Un miércoles, casi cuatros semanas después del incidente, salió
a hacer la despensa, lo que sus compañeras le habían dejado, ya no era
suficiente y tenía que sobrevivir, el físico aguantaba menos que el orgullo.
Al pasar por la plaza, notó que algo faltaba. Siguió de
largo hasta el almacén y volteó al jardín. Don Rubén no estaba en la banca de
siempre. Una vez terminadas las compras, dio una vuelta completa alrededor y no
lo encontró. Preguntó por él y doña Engracia supo darle razón.
– Pues fíjese señorita que hace dos días que no viene y pues
una que se preocupa por sus clientes, pues me informé que estaba un poco
delicado de salud.
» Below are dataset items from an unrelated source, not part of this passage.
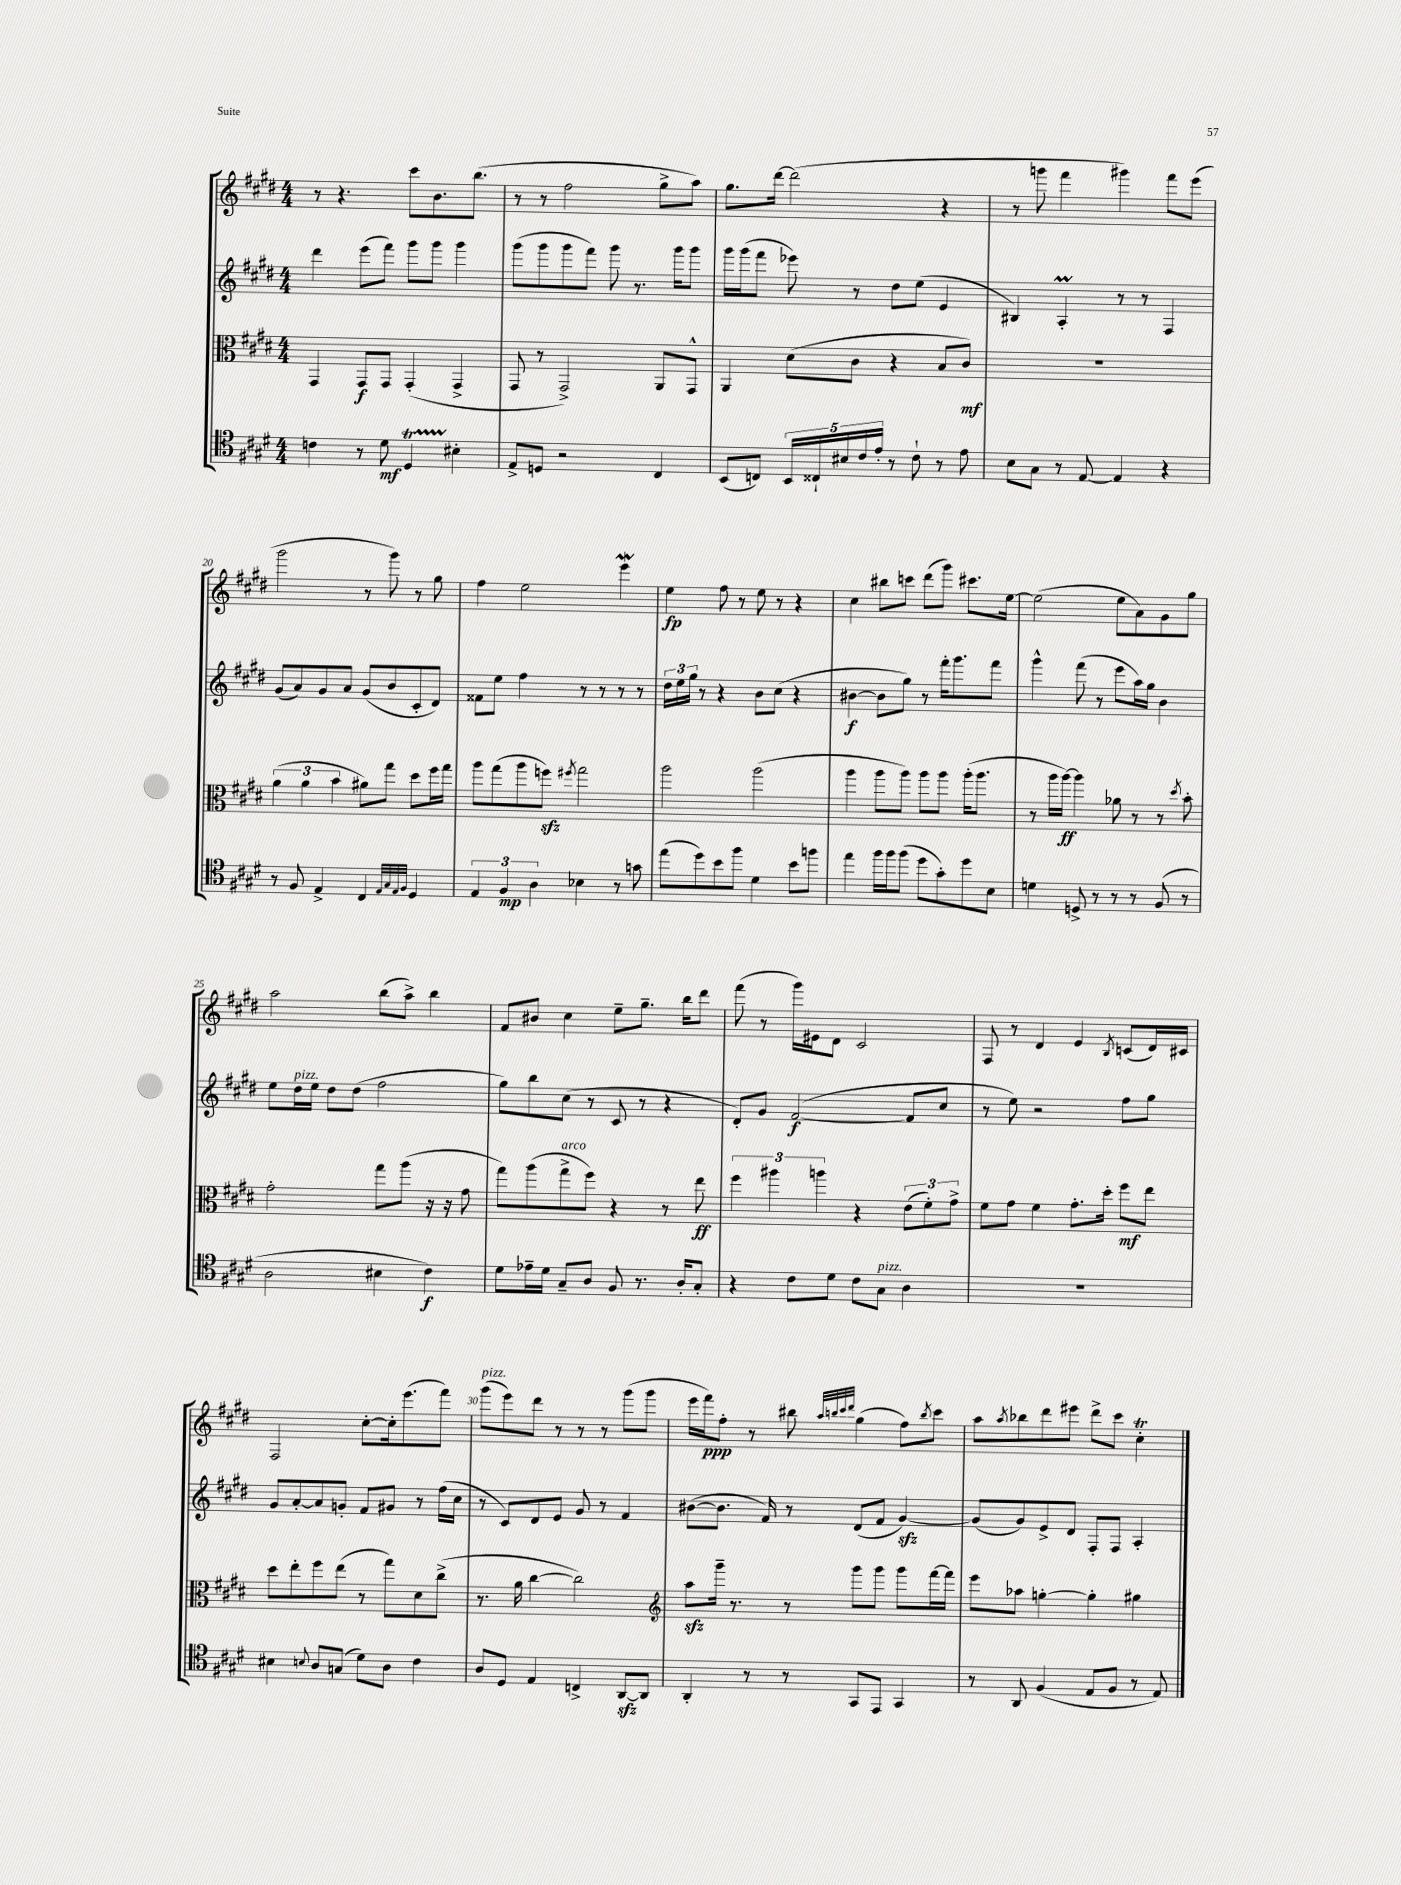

**kern	**kern	**kern	**kern
*staff4	*staff3	*staff2	*staff1
*clefC4	*clefC3	*clefG2	*clefG2
*k[f#c#g#d#]	*k[f#c#g#d#]	*k[f#c#g#d#]	*k[f#c#g#d#]
*M4/4	*M4/4	*M4/4	*M4/4
4c	4GG#	4ddd#	8r
.	.	.	4.r
8r	8GG#	(8eee	.
8d#	8GG#	8fff#)	.
4D#	(4GG#'	8ggg#	8ccc#
.	.	8ggg#	8.b
4B#'	4GG#^	4ggg#	.
.	.	.	(8.bb
=	=	=	=
8E^	8GG#	(8ggg#	8r
8D	8r	8ggg#	8r
2r	2GG#^)	8ggg#	2ff#
.	.	8fff#)	.
.	.	8ggg#	.
.	.	8.r	.
4C#	8AA	.	8gg#^
.	.	16ggg#	.
.	8GG#^^	8ggg#	8aa)
=	=	=	=
(8BB	4AA	16ggg#	8.gg#
.	.	(16ggg#	.
8C)	.	8fff#	.
.	.	.	[16ddd#
20BB	(8d#	8eee-)	(2ddd#]
20C##`	.	.	.
20B#	.	.	.
.	8c#	8r	.
20c#	.	.	.
20e'	.	.	.
8r	4r	8dd#	.
8c#`	.	(8ee	.
8r	8B	4e	4r
8e	8c#)	.	.
=	=	=	=
8B	1r	4B#)	8r
8G#	.	.	8ggg
8r	.	4A'	4fff#
[8E	.	.	.
4E]	.	8r	4ggg#)
.	.	8r	.
4r	.	4F#	8fff#
.	.	.	(8eee
=	=	=	=
8r	(6a	(8g#	2ggg#
8F#	.	8a)	.
.	6a	.	.
4E^	.	8g#	.
.	6b	.	.
.	.	8a	.
4C#	8a#)	(8g#	8r
.	8gg#	8b	8ggg#)
32qqE	.	.	.
32qqG#	.	.	.
32qqE	.	.	.
32qqF#	.	.	.
4D#	8dd#	8c#'	8r
.	16ff#	8d#)	8gg#
.	16gg#	.	.
=	=	=	=
6E	8aa	8f##	4ff#
.	(8gg#	8ee	.
6F#	.	.	.
.	8aa	4ff#	2ee
6A	.	.	.
.	8ff)	.	.
.	8qff#	.	.
4B-	2gg#	8r	.
.	.	8r	.
8r	.	8r	4eee
8g	.	8r	.
=	=	=	=
(8ee	2aa	24dd#	4ee
.	.	24ee	.
.	.	24gg#	.
8dd#)	.	8r	.
8b	.	4r	8ff#
8ff#	.	.	8r
4d#	(2aa	8b	8ee
.	.	(8cc#	8r
8b	.	4r	4r
8ff	.	.	.
=	=	=	=
4ee	4aa	[4b#	4cc#
16ff#	8aa	8b#]	8bb#
16ff#	.	.	.
(8ff#	8aa)	8gg#)	8ccc
8dd#	8aa	8r	(8ddd#
8g#')	8aa	16fff#'	8ggg#)
.	.	8.ggg#	.
8dd#	(16aa'	.	8.ccc#
.	8.aa	.	.
8B	.	8fff#	.
.	.	.	[16ee
=	=	=	=
4d	8r	4ggg#^^	(2ee]
.	16aa	.	.
.	[16aa)	.	.
8D^	4aa]	(8fff#	.
8r	.	8r	.
8r	8a-	8eee	8ee
8r	8r	16aa)	8a)
.	.	16gg#	.
(8F#	8r	4b	8g#
.	8qdd#	.	.
8r	8b'	.	8gg#
=	=	=	=
2A	2g#'	8ee	2aa
.	.	16dd#	.
.	.	16ee	.
.	.	8dd#	.
.	.	(8dd#	.
4B#	8gg#	2ff#	(8bb
.	(8aa	.	8aa^)
4c#)	16r	.	4bb
.	16r	.	.
.	8g#	.	.
=	=	=	=
8d#	8gg#)	8gg#)	8f#
16e-~	(8aa	8bb	8b#
16d#	.	.	.
8G#~	8gg#^	(8cc#	4cc#
8A	8ff#)	8r	.
8F#	4r	8c#	8ee~
8.r	.	8r	8.gg#~
.	8r	4r	.
16A'	.	.	16bb
8G#'	8ee	.	8ddd#
=	=	=	=
4r	6ff#	8d#')	(8fff#
.	.	8g#	8r
.	6aa#	.	.
8c#	.	([2f#	16ggg#)
.	.	.	16e#
.	6aa	.	.
8d#	.	.	8d#
8c#	4r	.	2c#
8G#	.	.	.
4A	(12e	8f#]	.
.	12f#')	.	.
.	.	8cc#	.
.	12g#^	.	.
=	=	=	=
1r	8f#	8r	8F#
.	8g#	8ee)	8r
.	4f#	2r	4d#
.	8.g#'	.	4e
.	16dd#'	.	.
.	.	.	8qB
.	8ff#	8ff#	(8c
.	8ee	8gg#	16d#)
.	.	.	16c#
=	=	=	=
4B#	8dd#	8g#	2F#
.	8ee'	[8a'	.
8qqB	.	.	.
8A	8ff#	8a]	.
(8G	(8ee	8g'	.
8d#)	8r	8f#	[8cc#'
8A	8gg#)	8g#	16cc#']
.	.	.	(8.eee
4c#	8d#	8r	.
.	(8cc#^	(16ff#	8fff#)
.	.	16cc#	.
=	=	=	=
8A	8.r	8r	(8ggg#
8D#	.	8c#)	8eee)
.	16a	.	.
4E	[4cc#	8d#	8ddd#
.	.	8e	8r
4C^	2cc#])	8g#	8r
.	.	8r	8r
[8AA	.	4f#	(8ggg#
8AA]	.	.	8ggg#
=	=	=	=
*	*clefG2	*	*
4AA'	8aa	([8b#	16eee
.	.	.	16fff#)
.	16ggg#~	8.b#]	8ff#'
.	8.r	.	.
8r	.	.	8r
.	.	16f#)	.
8r	8r	8r	8bb#
.	.	.	32qqaa
.	.	.	32qqbb
.	.	.	32qqccc#
.	.	.	32qqddd#
8GG#	8ggg#	(8d#	(4gg#
8EE	8ggg#	8f#	.
4GG#	8ggg#	[4g#)	8ff#)
.	.	.	8qbb
.	[16fff#	.	8ccc#
.	16fff#]	.	.
=	=	=	=
8r	8eee	(8g#]	8aa
.	.	.	8qaa
8AA	8aa-	8g#)	8bb-
(4F#	[4gg'	8e^	8ddd#
.	.	8d#	8eee#
8E	4gg']	8F#'	8ddd#^
8F#	.	8F#	8ccc#
8r	4gg#	4A'	4cc#'
8E)	.	.	.
==	==	==	==
*-	*-	*-	*-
Que nada grave, pero pues una se preocupa. La calaca está
siempre rondando.
– ¿Podrá darme su dirección?, me gustaría pasar a visitarlo.
Al decirlo, todos los ahí presentes, clientes recurrentes
que trabajaban en la plaza y sus alrededores, quedaron en silencio. Cada uno
creando su propia historia acerca de esa repentina necesidad de la muchacha en
visitar al viejo. Desde la hija bastarda, pasando por la prostituta y
terminando en la amiga de ensueño del viejo, todas las personas supusieron a su
modo la razón por la cual Rebeca iría a ver al viejo Rubén.
Camino a su casa, Rebeca pensaba en si era buena idea acudir
sin una llamada previa, puesto que la chismosa informante hasta el teléfono le
proporcionó, pero ella quería darle la sorpresa. A final de cuentas, desde que
él apareció en la plaza, todos los rumores, las habladas… vamos, las malas
historias sobre ella, y que bien informada estaba de cada una, habían
desaparecido. No estaba segura, pero muy en el fondo sabía que aquel viejo de
la segunda banca, el que con un muy mal disimulo la esperaba todas las mañanas
y las tardes en la plaza, era quién no la había juzgado como todos los demás.